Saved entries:
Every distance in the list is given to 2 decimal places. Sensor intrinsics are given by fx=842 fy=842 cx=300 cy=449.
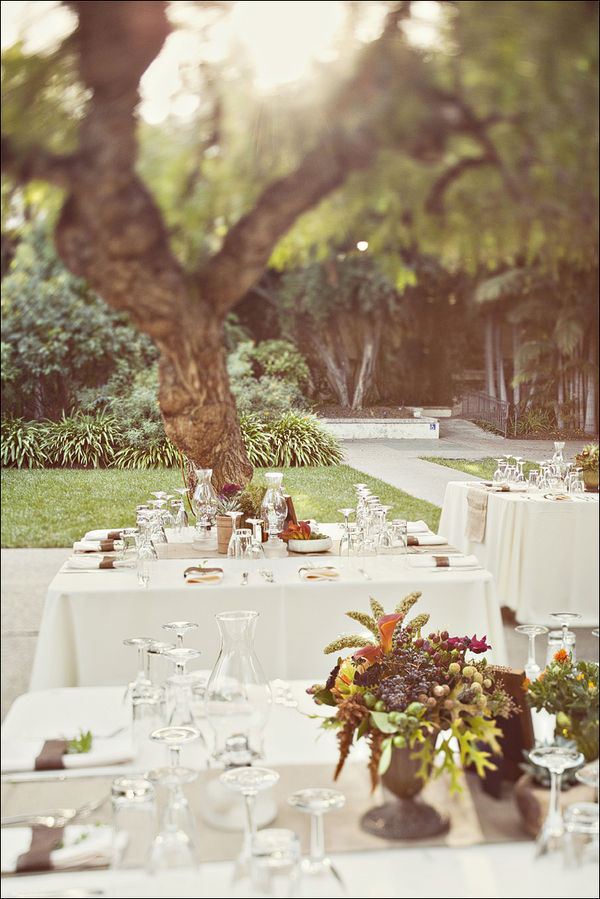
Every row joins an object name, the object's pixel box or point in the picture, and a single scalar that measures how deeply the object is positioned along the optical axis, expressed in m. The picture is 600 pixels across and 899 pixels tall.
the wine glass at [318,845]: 1.01
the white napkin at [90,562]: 2.78
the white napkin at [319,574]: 2.71
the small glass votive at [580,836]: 1.15
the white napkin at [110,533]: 3.01
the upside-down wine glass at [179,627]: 1.86
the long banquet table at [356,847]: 1.11
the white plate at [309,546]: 3.08
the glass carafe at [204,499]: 2.42
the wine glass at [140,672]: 1.65
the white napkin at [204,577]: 2.66
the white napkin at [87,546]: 2.76
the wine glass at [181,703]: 1.42
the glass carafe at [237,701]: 1.31
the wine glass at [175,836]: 1.08
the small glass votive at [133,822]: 1.03
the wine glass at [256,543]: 2.84
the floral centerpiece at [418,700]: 1.22
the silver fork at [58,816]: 1.23
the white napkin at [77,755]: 1.40
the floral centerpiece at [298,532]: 3.04
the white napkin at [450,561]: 2.82
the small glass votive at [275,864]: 1.01
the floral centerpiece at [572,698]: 1.30
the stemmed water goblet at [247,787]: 1.05
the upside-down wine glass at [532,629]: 2.12
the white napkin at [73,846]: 1.15
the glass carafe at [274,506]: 2.55
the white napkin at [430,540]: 3.12
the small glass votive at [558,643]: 2.04
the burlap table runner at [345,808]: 1.23
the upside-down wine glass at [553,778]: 1.14
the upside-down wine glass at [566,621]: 2.05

## Activity:
If a line contains the word "wine", it counts; say how many such lines there are in the data above, and nothing else.

## Solved exercise:
9